"Overall, we are planning to acquire and modernize about 2,000 aircraft and helicopters by 2020...including more than 1,500 new aircraft and about 400 modernized," Lt. Gen. Igor Sadofyev told reporters in Moscow.
According to the general, in 2011 the Air Force plans to adopt Su-27SM, Su-30M2 and Su-35S multirole fighters, Su-34 fighter-bombers and Yak-130 combat trainers as well as Ka-52 and Mi-28N attack helicopters, Mi-8 armed assault helicopters, Ka-226 and Ansat-U light multipurpose helicopters.
"The priority for the strategic aviation is the modernization of 80 percent of existing Tu-160, Tu-95MS, Tu-22M3 bombers and Il-78M aerial tankers...and the extension of their service life," Sadofyev said.
He also said that the share of high-precision weaponry in the Russian Air Force arsenal would increase by 18 times, including the unmanned aerial vehicles (UAV) - by six times.

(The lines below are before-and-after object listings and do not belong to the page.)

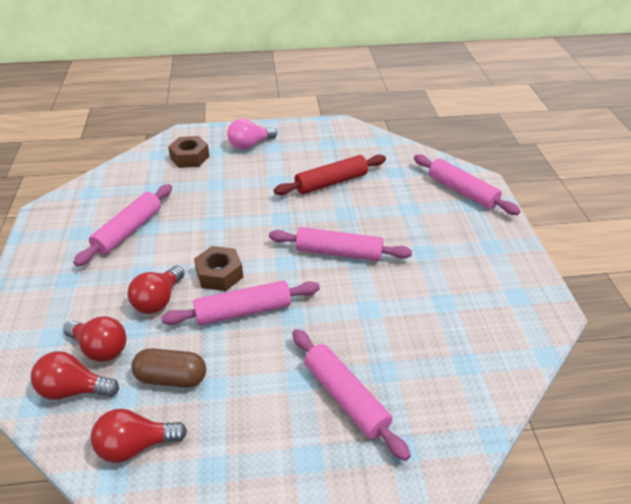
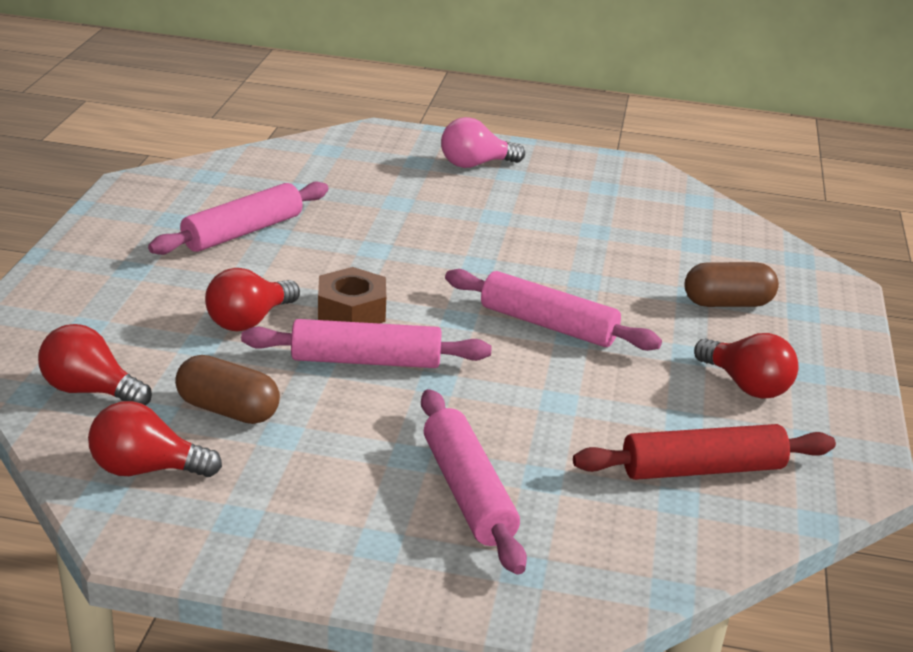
camera: 15 degrees right, 10 degrees down
(100, 349) = (145, 355): red light bulb -> red light bulb (746, 385)
(190, 157) = (374, 162): brown nut -> none
(331, 182) = (582, 237): red rolling pin -> red rolling pin (702, 469)
(430, 209) = (727, 303): none -> brown capsule
(462, 191) = (797, 292): pink rolling pin -> none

"In addition to a thorough upgrade of the aircraft fleet, the measures planned until 2020 will allow us to increase the share of high-precision weaponry to 70 percent of the total, or by 18 times," the general said.
Sadofyev added that the number of all-weather aircraft, capable of carrying out day and night missions would increase almost five-fold, and the share of UAVs would constitute about 30 percent of the total by 2020.

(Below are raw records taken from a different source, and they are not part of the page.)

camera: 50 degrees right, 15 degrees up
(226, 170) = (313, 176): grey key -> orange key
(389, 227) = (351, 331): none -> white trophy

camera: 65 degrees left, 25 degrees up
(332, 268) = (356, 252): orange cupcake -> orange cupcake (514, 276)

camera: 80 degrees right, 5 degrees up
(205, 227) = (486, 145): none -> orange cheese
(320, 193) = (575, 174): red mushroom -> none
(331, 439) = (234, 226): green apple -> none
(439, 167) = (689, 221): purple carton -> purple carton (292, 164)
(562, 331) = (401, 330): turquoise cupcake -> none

However, Douglas Barrie, senior fellow for military aerospace at the London-based International Institute for Strategic Studies told RIA Novosti that Russia's ability to fund and manufacture 1,500 military aircraft over the next decade is "questionable."
"The defense aerospace industry suffered from a decade plus of serious under-investment following the collapse of the Soviet Union, and only in the past few years has there been any appreciable improvement in the flow of cash," Barrie said.
"With regard to increasing the percentage of precision guided-weapons in the Air Force inventory, Russia's Tactical Missile Systems (TRV) has been designing and developing a range of 'precision' munitions, including the Kh-38 family of air-to-surface missiles, since at least the early 1990s," Barrie continued.
He said these projects had been hampered by the lack of adequate state funding until recently. He noted, however, that funding has been "noticeably improved," which will likely increase the pace of development on the Kh-38, as well as other weapons projects.